:: Arbeitsauftrag A ::
Gib die Liste als CSV mit den zwei Spalten "Feld" und "Wert" wieder, mit je einer Zeile pro Eintrag, dem Text und seiner Antwort in je einem Feld in Anführungszeichen und Zeilenumbrüchen als Leerzeichen. Beginne am Anfang der Liste, hör nach der Zeile mit "collector number: 11" auf und lass die Bilder weg.
##### Lesetext #####
Auch lassen sich die Daten relativ gut in DRDepth darstellen.

Aber einen Ziegelstein oder etwa eine Gießkanne erkennst Du unter DrDepth nach dem Datenimport nicht.
Große Steine dagegen schon auch aufgezeichnete Fische.

Ein weiterer Faktor ist das Wasser selbst. Habt Ihr an eurem Fluß auch Hochwasser? Dann kannst nach jedem Hochwasser neu scannen.

Mit 100 € wird das nix werden da DrDepth schon mehr kostet.

Kannst Dir mal die zwei Artikel über DrDepth anschauen:

http://www.uli-beyer.com/de/monstertechnik/boot/112-tiefenkartenerstellung-mit-drdepth

http://www.uli-beyer.com/de/monstertechnik/sonstiges/131-dr-depth-und-lowrance-structure-scan

Aber trotzdem alles gute bei Deinem Vorhaben.

Peter


----------



## wuzzl (2. September 2011)

*AW: Tiefenkarte eines Flußes erstellen*

Warum liest du nicht einfach den Fluß? ... glatte Stellen tiefes Wasser ... kräuselnde Stellen ... seichtes Wasser ... Übergang von kräuselnd in seicht ....

Vielleicht hilft dir aber auch der alte Trick mit Stöckchen ins Wasser werfen ... soll auch Rückschluß auf die Fließgeschwindigkeit geben. 

LG|wavey:


----------



## erT (3. September 2011)
##### Eingabedaten #####
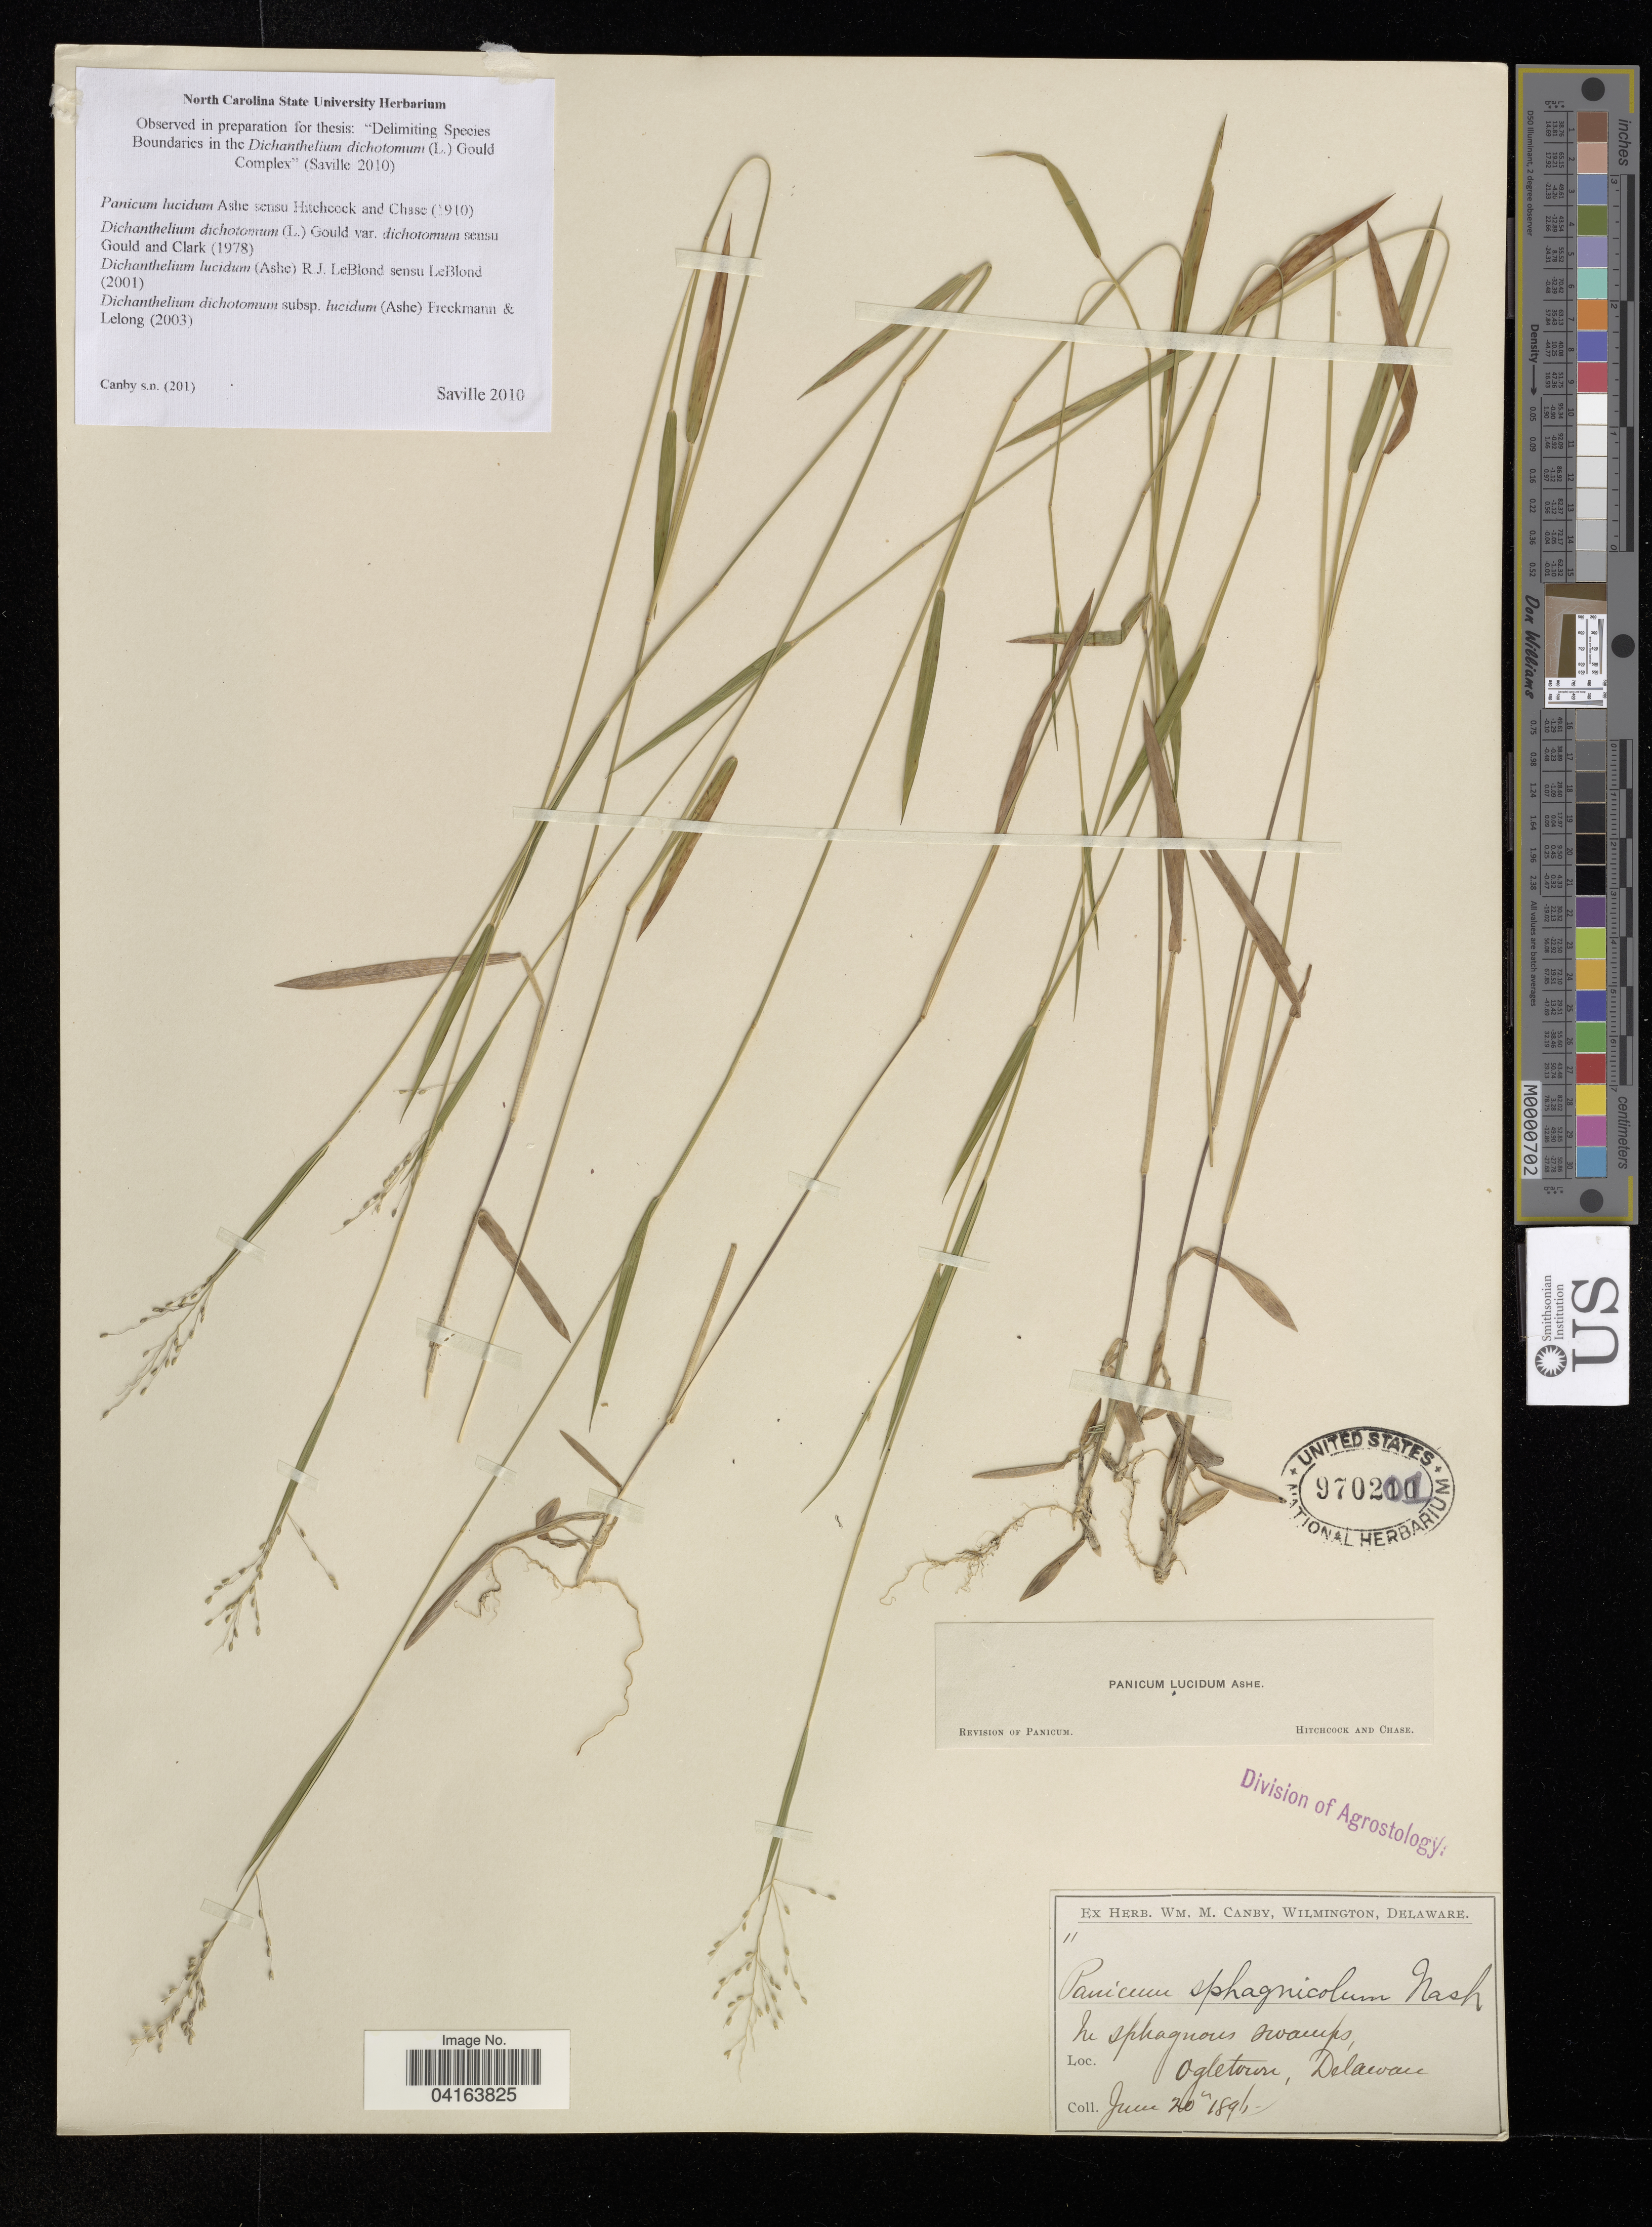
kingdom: Plantae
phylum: Tracheophyta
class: Liliopsida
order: Poales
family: Poaceae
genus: Dichanthelium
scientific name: Dichanthelium dichotomum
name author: (L.) Gould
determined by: Saville, A. C., (NCSC), North Carolina State University (UNITED STATES)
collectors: ex herb. W.M. Canby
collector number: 11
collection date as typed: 1896 JUN 20?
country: United States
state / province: Delaware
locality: Ogletown.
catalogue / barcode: US 970201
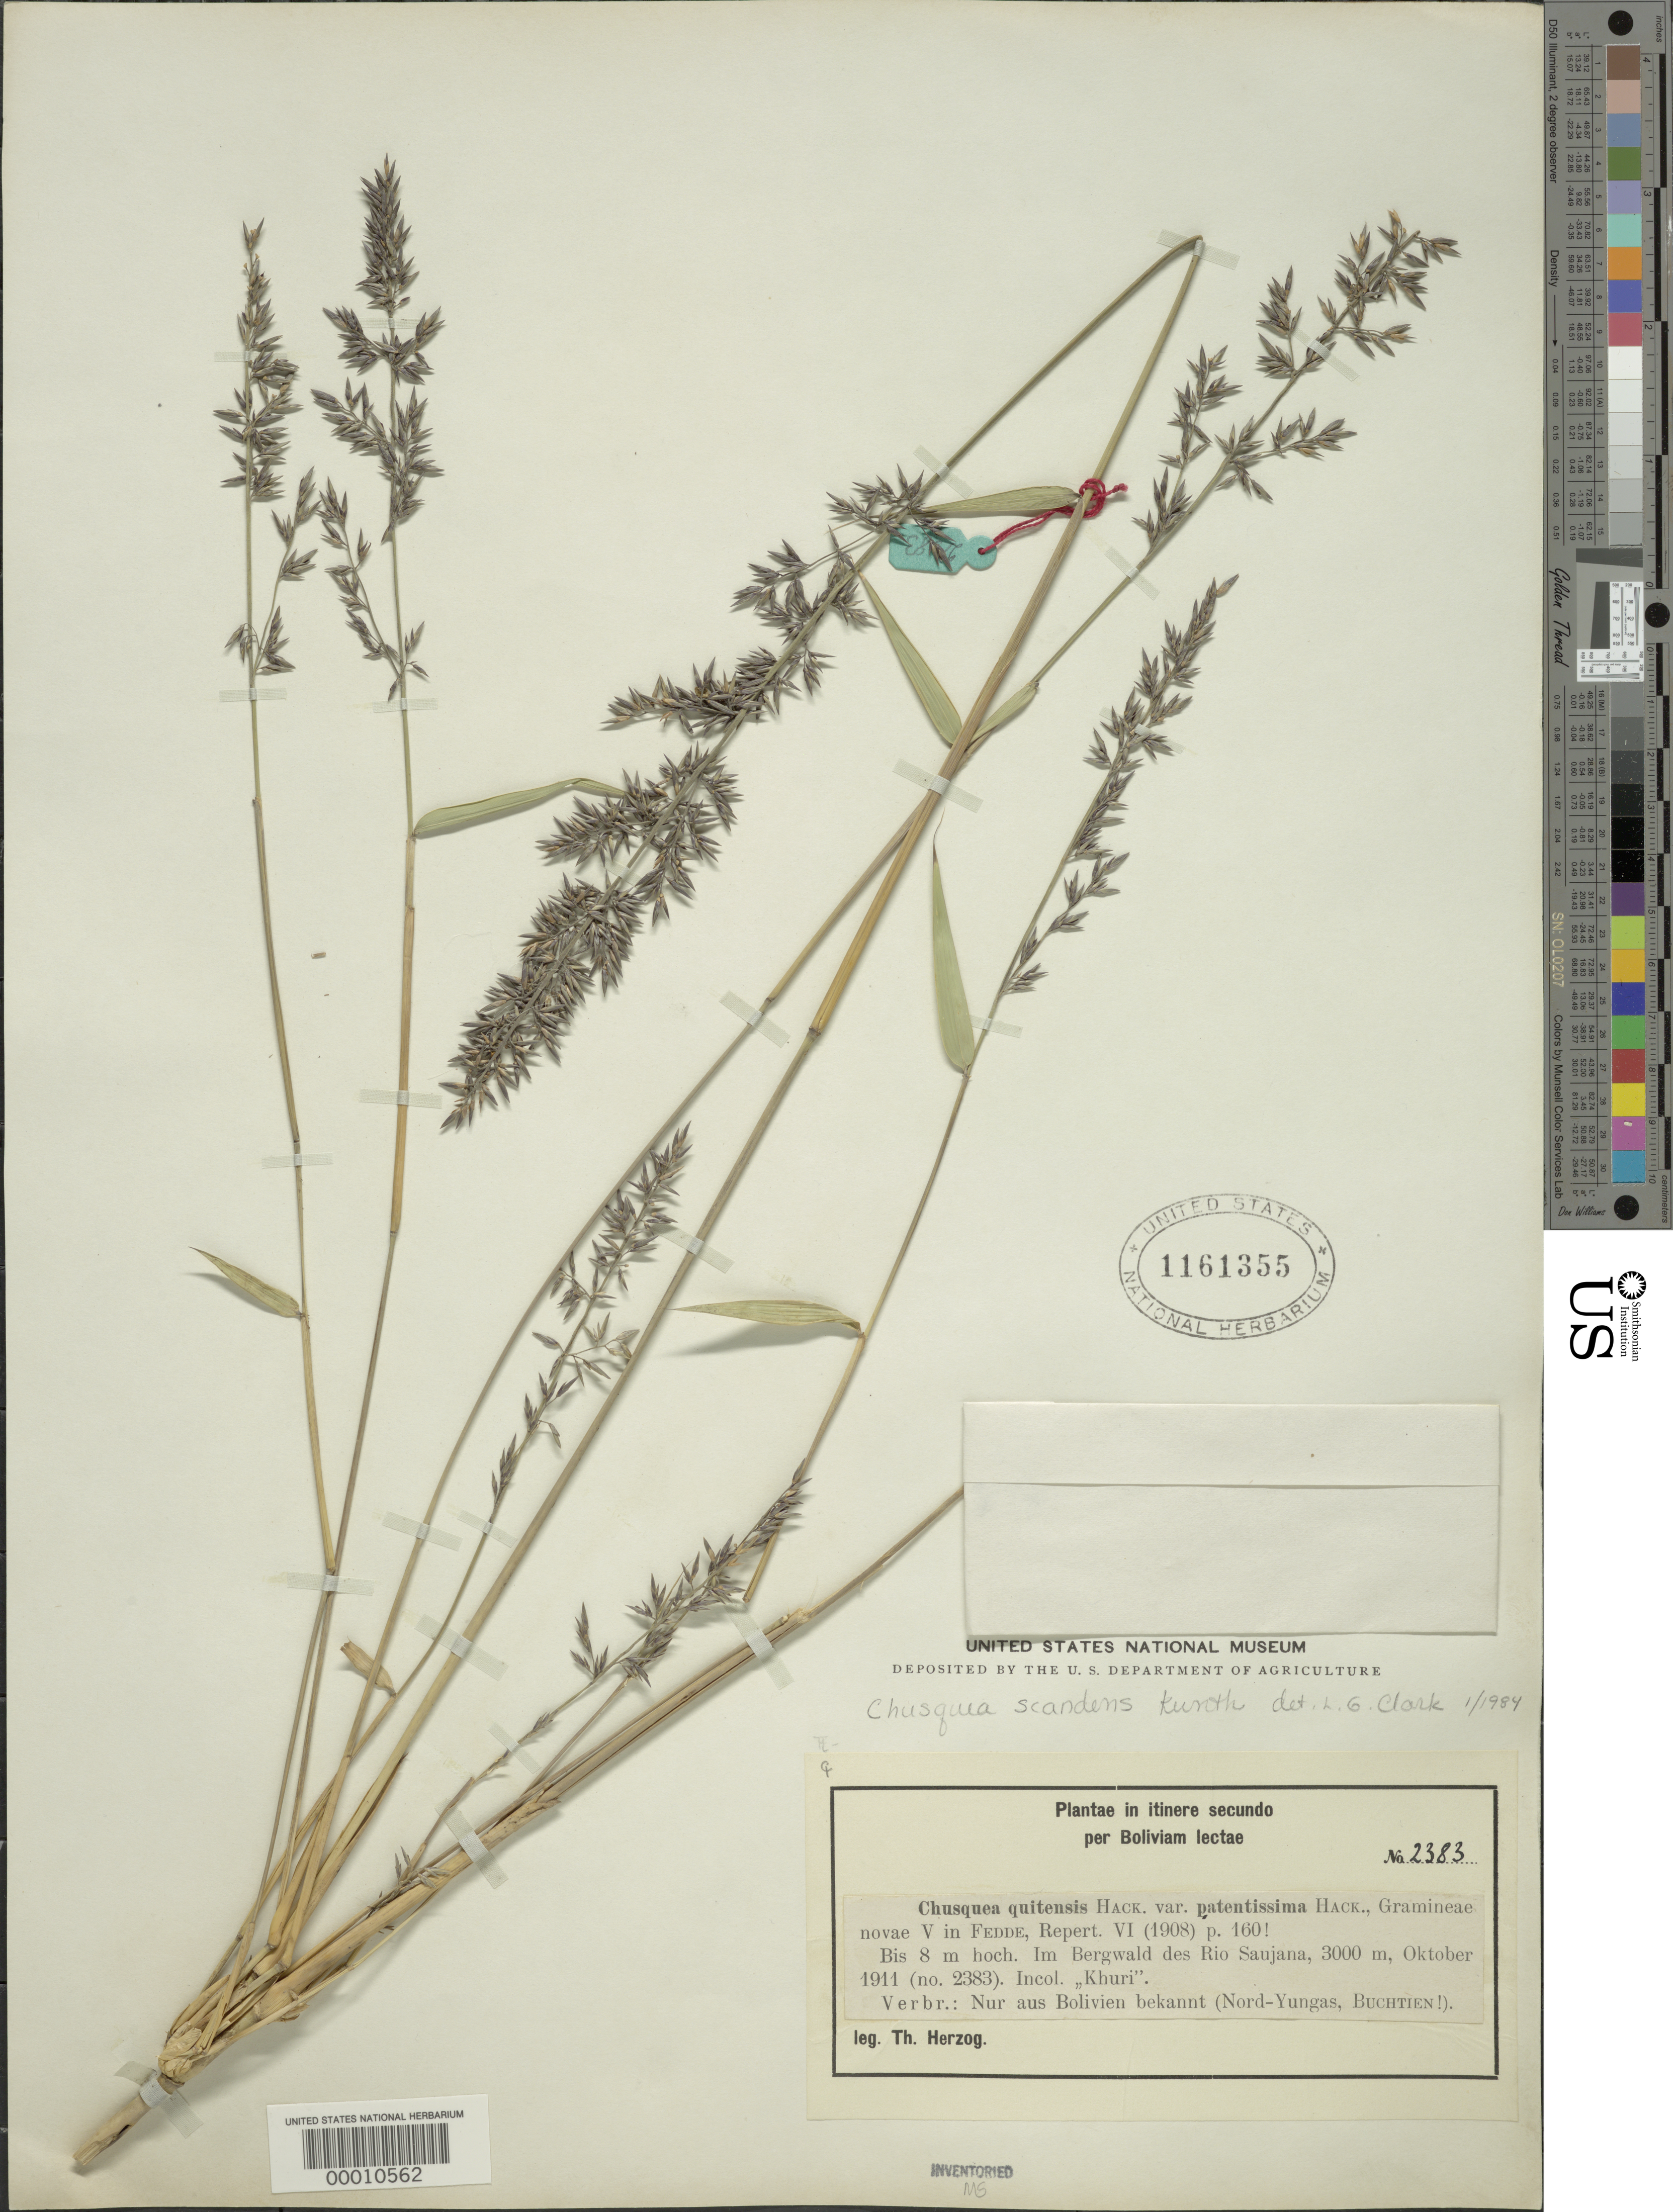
#####
:: Arbeitsauftrag B ::
Ändere den Lesetext ab den Worten "Ein weiterer Faktor" bis einschließlich "bei Deinem Vorhaben.", indem du "Fluß" durch "Bach" ersetzt, und gib diesen Abschnitt wieder.

:: Musterlösung A ::
Feld,Wert
"kingdom:","Plantae"
"phylum:","Tracheophyta"
"class:","Liliopsida"
"order:","Poales"
"family:","Poaceae"
"genus:","Dichanthelium"
"scientific name:","Dichanthelium dichotomum"
"name author:","(L.) Gould"
"determined by:","Saville, A. C., (NCSC), North Carolina State University (UNITED STATES)"
"collectors:","ex herb. W.M. Canby"
"collector number:","11"

:: Musterlösung B ::
Ein weiterer Faktor ist das Wasser selbst. Habt Ihr an eurem Bach auch Hochwasser? Dann kannst nach jedem Hochwasser neu scannen.

Mit 100 € wird das nix werden da DrDepth schon mehr kostet.

Kannst Dir mal die zwei Artikel über DrDepth anschauen:

http://www.uli-beyer.com/de/monstertechnik/boot/112-tiefenkartenerstellung-mit-drdepth

http://www.uli-beyer.com/de/monstertechnik/sonstiges/131-dr-depth-und-lowrance-structure-scan

Aber trotzdem alles gute bei Deinem Vorhaben.